See, he worked on two big research projects of his own design over the school year. The last one sounded like pure fun — learning about Rube Goldberg devices, those overly elaborate machines where you might set a marble rolling on one end and, 100 unnecessary steps later, wind up lighting a candle on the other.
Good, wholesome fun, right? But you’ll have to consider that the boy’s mom and I were watching project No. 2 unfold out from under the shadow of project No. 1.
And that first project involved getting to know all about nuclear weapons.
Like I said, the kid brings home good grades, so he packed his head with all kinds of information about the most destructive devices the world has known. By the end of the first semester, he was able to keep up longer than a fourth-grader probably should in discussions of effective missile design and the finer points of achieving a good detonation.

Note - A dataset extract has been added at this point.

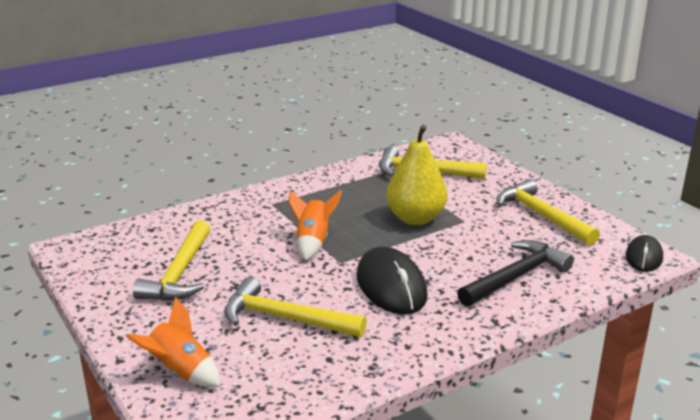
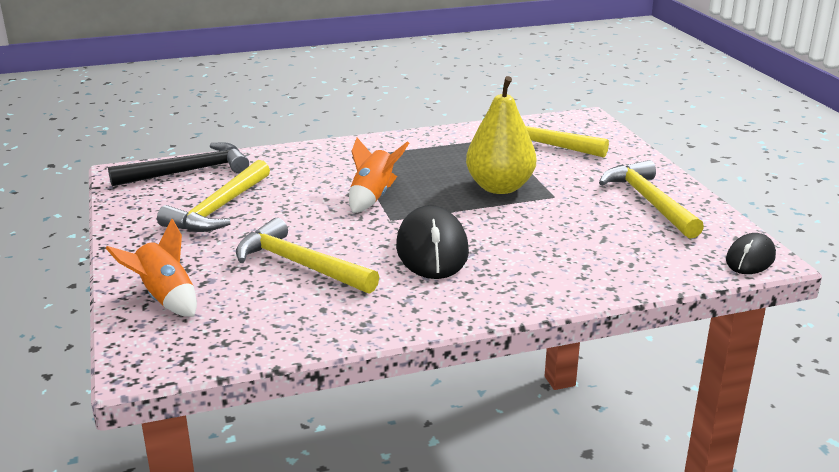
camera: 15 degrees right, 0 degrees up
black hammer [457,240,574,307] -> black hammer moved to [108,143,249,187]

I was glad I made him throw in a little reading on what happens to people after one of those detonations. Otherwise, who knows what might end up getting lit if you were to set a marble rolling on some convoluted machine he builds one day.
As a friend exclaimed when I mentioned the back-to-back research projects, “The apocalypse will be whimsical!”

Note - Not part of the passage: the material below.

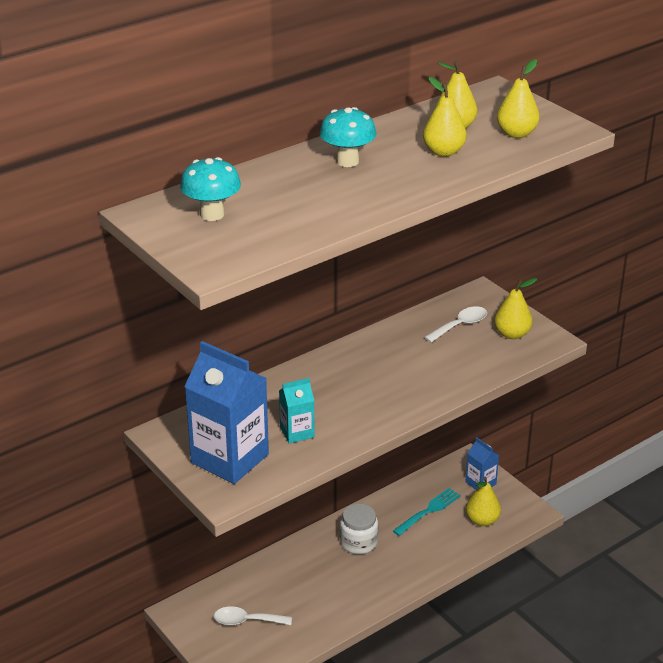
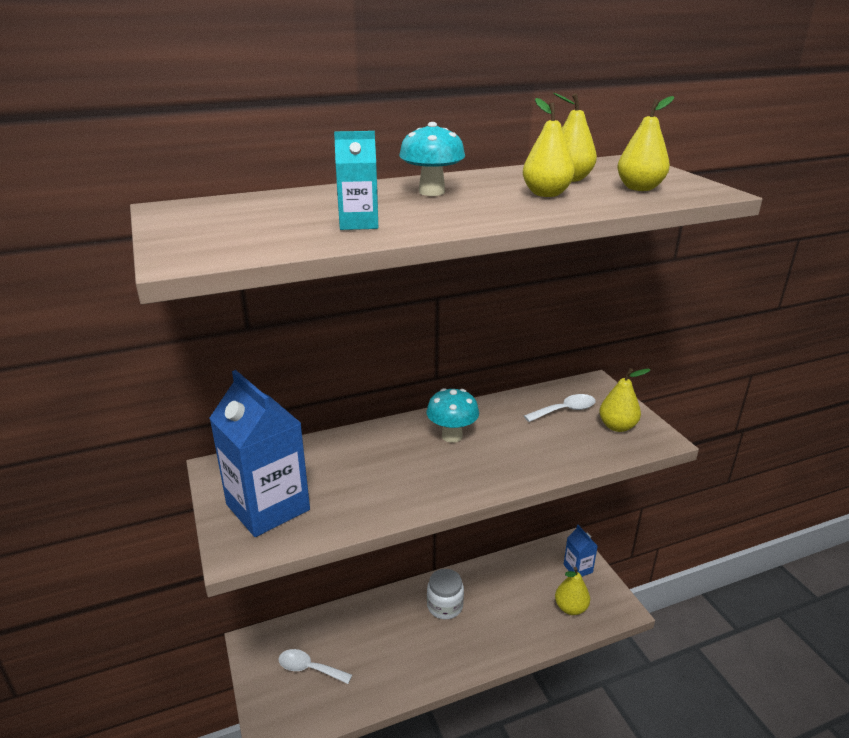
camera: 15 degrees right, 5 degrees down
turquoise mushroom [180,157,241,221] -> turquoise mushroom moved to [426,388,479,443]
turquoise carton [279,378,315,443] -> turquoise carton moved to [334,131,378,230]
turquoise fork [393,488,461,536] -> none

So with school out for the year, it’s up to my wife and me to steer the boy’s attentions as best we can for the next couple of months. We’re trying to aim him at things that are unlikely to go boom.
On that basis, I felt like the summer was off to a good start.
While he and I were walking the dog this morning, the kid noticed that the ants on a neighbor’s lawn were building weird little spires at their nest entrances, like they’d just seen a documentary about the huge towers that African termites construct to cool their nests and were trying to work out the principles on tiny models.
Jack waited patiently on his leash as the boy and I got down on all fours for a close look at what the ants had made.
To a dog who’s always pausing our walks to sniff interesting patches of grass, it was probably the most sensible thing he’s ever seen a human do. Anyone driving by, on the other hand, must have thought we’d lost a contact — or our senses.
But a little public ridicule is a small price to pay to fall into conversation with a curious kid about how weather affects the adhesive properties of dirt, what a chimney does for air quality in an underground nest and what, exactly, an ant might want out of life.
The boy’s attention turns to nature easily.
Down at the neighborhood lake, he’s been watching the chicks that are paddling behind a few of the ducks and geese this season to see what he can learn about their habits.
He’s been experimenting with ways to gain their trust, too. And he’s figuring it out pretty quickly, judging by how close one of the families lets him get before the parents start hissing. The goslings will be climbing all over him soon at this rate.
It all looks perfectly innocent, but now I wonder if I should worry as I connect the dots — a potential squad of flying minions, cooling towers for underground lairs, elaborate machinery and weapons of mass destruction.
Nah, I’m sure we’ll all still be safe and sound by the time school starts back up.
And if I’m wrong? Well, maybe there’s something to be said for going out in a blaze of whimsy.